A quick series of emotions chased themselves across his face. I held his gaze, letting him come to the decision at his own speed. Eventually, he did. “Because of a small problem I’ve got,” he said with an almost-sigh. “Sort of qualifies as a drug dependency.”
“Which one?” I asked, mentally running through the various drug symptoms I knew and trying without success to match them to Shawn’s behavior patterns. Ixil had suggested earlier that the kid’s emotional swings might be drug-related, but as far as I knew he hadn’t been able to nail down a specific type, either.
And Shawn’s answer did indeed come as a complete surprise. “Borandis,” he said. “Also sometimes called jackalspit. I doubt you’ve ever heard of it.”
“Actually, I think I have,” I said carefully, the hairs rising unpleasantly on the back of my neck even as I tried to put some innocent uncertainty into my voice. I knew about borandis, all right. Knew it and its various charming cousins all too well. “It’s one of those semilegit drugs, as I recall. Seriously controlled but not flat-out prohibited.”

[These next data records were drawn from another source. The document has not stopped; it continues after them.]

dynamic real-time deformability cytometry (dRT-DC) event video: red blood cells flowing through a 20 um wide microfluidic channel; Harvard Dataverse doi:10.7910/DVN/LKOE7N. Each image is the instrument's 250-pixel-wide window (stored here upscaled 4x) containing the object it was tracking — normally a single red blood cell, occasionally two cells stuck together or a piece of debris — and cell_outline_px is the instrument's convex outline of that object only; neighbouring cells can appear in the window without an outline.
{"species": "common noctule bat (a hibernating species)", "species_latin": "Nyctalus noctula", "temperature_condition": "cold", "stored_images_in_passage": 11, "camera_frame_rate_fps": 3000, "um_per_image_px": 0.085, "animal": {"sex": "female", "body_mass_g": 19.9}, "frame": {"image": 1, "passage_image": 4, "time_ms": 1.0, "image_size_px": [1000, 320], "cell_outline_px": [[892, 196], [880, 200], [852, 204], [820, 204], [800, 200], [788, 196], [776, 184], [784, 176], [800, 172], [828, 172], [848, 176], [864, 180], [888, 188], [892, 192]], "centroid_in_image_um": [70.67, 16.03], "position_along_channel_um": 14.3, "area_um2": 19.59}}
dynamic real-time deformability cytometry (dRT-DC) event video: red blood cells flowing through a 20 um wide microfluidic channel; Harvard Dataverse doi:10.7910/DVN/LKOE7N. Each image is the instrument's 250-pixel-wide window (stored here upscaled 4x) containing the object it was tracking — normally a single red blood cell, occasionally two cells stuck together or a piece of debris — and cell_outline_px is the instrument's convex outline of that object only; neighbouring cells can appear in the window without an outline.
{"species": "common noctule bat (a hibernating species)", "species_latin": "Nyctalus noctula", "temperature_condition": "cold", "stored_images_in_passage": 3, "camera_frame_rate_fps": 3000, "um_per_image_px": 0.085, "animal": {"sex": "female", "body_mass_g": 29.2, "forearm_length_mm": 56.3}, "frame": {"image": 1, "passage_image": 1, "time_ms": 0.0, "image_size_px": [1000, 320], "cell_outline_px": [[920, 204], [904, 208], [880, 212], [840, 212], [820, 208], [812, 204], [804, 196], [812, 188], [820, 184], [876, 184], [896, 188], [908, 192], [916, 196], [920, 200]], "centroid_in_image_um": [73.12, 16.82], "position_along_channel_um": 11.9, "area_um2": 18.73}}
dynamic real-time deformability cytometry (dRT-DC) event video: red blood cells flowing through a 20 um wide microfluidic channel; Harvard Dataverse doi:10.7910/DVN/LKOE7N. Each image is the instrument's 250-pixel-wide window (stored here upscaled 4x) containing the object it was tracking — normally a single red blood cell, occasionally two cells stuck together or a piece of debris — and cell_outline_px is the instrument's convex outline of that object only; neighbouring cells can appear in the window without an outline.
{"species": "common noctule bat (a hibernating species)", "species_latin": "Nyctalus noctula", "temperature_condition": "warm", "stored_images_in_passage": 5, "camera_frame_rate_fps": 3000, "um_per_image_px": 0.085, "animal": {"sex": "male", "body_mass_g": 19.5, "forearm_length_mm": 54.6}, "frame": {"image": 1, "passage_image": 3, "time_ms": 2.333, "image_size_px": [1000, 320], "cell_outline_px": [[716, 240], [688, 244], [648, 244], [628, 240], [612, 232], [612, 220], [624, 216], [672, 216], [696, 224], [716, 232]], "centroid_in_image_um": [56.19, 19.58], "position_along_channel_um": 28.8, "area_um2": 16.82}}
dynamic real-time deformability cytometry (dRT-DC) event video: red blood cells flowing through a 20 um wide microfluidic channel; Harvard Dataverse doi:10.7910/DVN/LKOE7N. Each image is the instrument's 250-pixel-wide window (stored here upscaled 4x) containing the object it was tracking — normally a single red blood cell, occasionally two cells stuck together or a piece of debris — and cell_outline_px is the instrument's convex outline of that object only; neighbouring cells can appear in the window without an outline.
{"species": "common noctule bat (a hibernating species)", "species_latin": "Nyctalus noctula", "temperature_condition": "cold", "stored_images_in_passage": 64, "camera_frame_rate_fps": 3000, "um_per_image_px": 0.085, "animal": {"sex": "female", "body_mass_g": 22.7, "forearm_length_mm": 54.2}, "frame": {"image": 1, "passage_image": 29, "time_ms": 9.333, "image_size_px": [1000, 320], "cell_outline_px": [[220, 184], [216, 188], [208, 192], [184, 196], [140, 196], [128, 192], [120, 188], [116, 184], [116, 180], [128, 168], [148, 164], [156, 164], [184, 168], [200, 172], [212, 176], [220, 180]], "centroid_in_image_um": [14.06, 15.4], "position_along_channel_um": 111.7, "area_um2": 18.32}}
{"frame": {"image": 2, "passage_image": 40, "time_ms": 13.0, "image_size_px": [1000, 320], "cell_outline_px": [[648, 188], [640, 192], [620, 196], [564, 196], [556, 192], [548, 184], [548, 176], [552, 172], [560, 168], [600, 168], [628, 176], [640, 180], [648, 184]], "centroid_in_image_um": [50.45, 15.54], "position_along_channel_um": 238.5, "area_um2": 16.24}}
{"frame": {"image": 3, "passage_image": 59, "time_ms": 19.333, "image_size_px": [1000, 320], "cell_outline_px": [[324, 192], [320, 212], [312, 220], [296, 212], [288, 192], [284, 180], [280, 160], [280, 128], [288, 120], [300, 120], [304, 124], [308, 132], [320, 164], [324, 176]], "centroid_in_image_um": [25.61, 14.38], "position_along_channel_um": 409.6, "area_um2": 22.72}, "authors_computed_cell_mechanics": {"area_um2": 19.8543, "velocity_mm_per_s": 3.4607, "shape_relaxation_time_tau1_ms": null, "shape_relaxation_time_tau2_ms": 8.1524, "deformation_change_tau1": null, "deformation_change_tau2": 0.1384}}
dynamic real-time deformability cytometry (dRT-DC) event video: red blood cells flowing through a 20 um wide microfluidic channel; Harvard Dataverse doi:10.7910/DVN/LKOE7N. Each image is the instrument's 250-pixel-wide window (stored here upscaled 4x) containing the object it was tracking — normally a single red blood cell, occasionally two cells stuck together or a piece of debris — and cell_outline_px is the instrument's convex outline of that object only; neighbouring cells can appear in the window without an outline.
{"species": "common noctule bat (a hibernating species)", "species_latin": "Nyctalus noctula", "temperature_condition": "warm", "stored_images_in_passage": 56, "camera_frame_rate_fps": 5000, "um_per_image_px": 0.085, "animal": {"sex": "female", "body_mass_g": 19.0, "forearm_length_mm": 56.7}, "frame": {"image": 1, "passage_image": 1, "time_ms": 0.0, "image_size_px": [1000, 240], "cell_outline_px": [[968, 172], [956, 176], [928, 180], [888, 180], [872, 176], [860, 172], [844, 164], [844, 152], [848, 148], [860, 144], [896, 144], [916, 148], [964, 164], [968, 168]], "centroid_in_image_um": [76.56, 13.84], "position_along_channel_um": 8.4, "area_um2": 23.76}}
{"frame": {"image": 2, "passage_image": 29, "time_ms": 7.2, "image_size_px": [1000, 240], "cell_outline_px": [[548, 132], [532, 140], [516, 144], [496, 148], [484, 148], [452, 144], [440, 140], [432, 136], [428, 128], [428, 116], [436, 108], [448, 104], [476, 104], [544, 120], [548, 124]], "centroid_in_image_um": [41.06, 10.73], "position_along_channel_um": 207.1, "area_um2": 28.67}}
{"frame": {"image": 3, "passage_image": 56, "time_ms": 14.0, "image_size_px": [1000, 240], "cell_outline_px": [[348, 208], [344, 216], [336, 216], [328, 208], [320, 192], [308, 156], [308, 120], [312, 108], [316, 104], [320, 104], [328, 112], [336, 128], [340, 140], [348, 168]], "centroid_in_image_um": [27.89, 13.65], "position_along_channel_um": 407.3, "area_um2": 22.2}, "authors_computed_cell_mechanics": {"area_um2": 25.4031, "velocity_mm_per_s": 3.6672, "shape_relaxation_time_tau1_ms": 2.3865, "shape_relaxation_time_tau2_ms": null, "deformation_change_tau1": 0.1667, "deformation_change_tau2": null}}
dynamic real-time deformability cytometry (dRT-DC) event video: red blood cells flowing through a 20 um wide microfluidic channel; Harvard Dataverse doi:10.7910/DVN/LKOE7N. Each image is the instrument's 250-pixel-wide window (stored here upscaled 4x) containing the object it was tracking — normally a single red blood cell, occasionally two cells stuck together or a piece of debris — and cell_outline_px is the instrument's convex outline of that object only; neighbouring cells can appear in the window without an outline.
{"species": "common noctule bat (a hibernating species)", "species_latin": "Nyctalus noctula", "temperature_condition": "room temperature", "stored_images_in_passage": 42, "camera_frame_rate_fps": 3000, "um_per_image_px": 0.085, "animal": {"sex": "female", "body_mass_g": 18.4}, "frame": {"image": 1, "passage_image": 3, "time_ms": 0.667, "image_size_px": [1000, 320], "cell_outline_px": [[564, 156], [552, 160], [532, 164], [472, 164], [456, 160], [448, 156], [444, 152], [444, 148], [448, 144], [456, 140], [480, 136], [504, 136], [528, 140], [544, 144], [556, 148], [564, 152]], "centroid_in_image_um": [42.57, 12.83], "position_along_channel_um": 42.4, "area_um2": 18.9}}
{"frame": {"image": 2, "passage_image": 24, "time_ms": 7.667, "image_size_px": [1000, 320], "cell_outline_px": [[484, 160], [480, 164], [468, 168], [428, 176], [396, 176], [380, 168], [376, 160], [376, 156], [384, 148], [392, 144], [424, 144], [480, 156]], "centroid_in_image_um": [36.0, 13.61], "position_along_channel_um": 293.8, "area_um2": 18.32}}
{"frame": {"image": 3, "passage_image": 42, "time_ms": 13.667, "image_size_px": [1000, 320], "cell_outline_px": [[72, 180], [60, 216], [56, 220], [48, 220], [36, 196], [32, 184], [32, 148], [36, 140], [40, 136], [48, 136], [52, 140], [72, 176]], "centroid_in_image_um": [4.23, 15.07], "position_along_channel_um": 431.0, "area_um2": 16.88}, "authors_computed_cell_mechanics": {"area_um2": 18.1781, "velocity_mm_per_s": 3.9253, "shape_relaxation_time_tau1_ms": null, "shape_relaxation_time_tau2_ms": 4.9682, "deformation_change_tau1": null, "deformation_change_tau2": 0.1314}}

“Oh, it’s flat-out prohibited most places,” he said, frowning slightly as he studied me. Maybe my uncertainty act hadn’t been enough; maybe he didn’t think a simple cargo hauler should even be aware of such sinful things, let alone know any of the details. “But in most human areas it’s available by prescription. If you have one of the relevant diseases, that is.”
“And?” I invited.
His lips tightened briefly. “I’ve got the disease. Just not the prescription.”
“And why don’t you have the prescription?”
He smiled tightly. “Because I had the misfortune to pick up the disease in a slightly illegal way. I—well, some friends and I went on a little private trip to Ephis a few years ago.”